London, Sep 27 (IANS) The British government sought to block new European Union legislation that would force member states to carry out surprise checks on the emissions of cars, raising fresh questions over ministers’ attitude to air pollution.
A document has revealed that the department for environment, food and rural affairs has been advising British MPs to vote against legislation that would oblige countries to carry out “routine and non-routine” inspections on vehicles’ “real-world” emissions, The Guardian reported on Sunday.
The revelation has added to the growing concerns over the government’s commitment to tackling air pollution. It follows last week’s report where the transport department had ignored significant evidence of the fraudulent practices being employed by the car industry when this was sent to it a year ago.
About 29,000 deaths in Britain are caused by inhalation of minute particles of oily, unburnt soot emitted by all petrol engines and an estimated 23,500 by the invisible but toxic gas nitrogen dioxide (NO2) discharged by diesel engines, Public Health England said.
The revelation comes in the wake of German car giant Volkswagen engulfed in a scandal where it emerged that some of its diesel cars had been fitted with devices that could detect when they were being tested, concealing the real level of pollutants being emitted by them when on the road.

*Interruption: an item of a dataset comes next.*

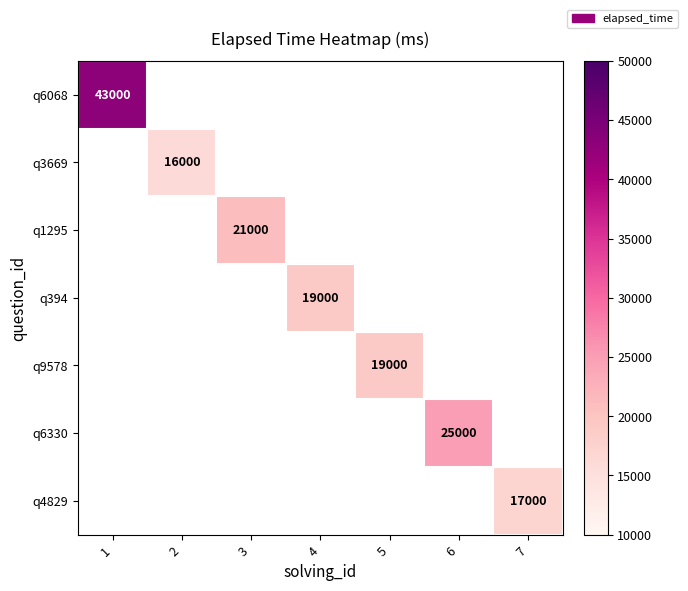

Is it true that q3669 equals 4259 at 2?

False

The British government has been seeking to water down legislation in the directive which seeks to limit the emission of a series of pollutants other than NO2, including methane and ammonia.
Officials claimed that some of the measures proposed would unnecessarily increase the “administrative burden for industry and government”, according to the document.
London and several other British cities have failed to meet EU standards on NO2 levels since 2010.